• YOUR OBJECTIVE
Your result should be the lines holding the word "Example", copied from the entries below.

• Data items

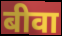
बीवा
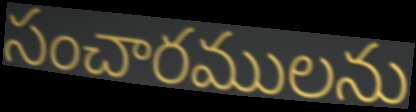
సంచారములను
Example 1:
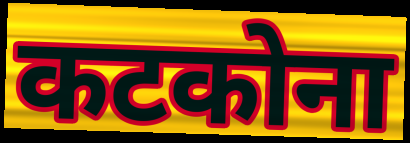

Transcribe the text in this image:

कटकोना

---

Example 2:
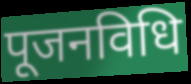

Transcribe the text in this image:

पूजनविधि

--

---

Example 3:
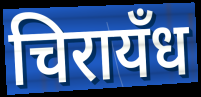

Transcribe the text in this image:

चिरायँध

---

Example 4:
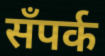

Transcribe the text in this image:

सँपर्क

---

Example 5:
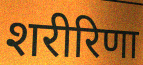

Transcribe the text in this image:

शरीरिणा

• OUTPUT
Example 1:
Example 2:
Example 3:
Example 4:
Example 5:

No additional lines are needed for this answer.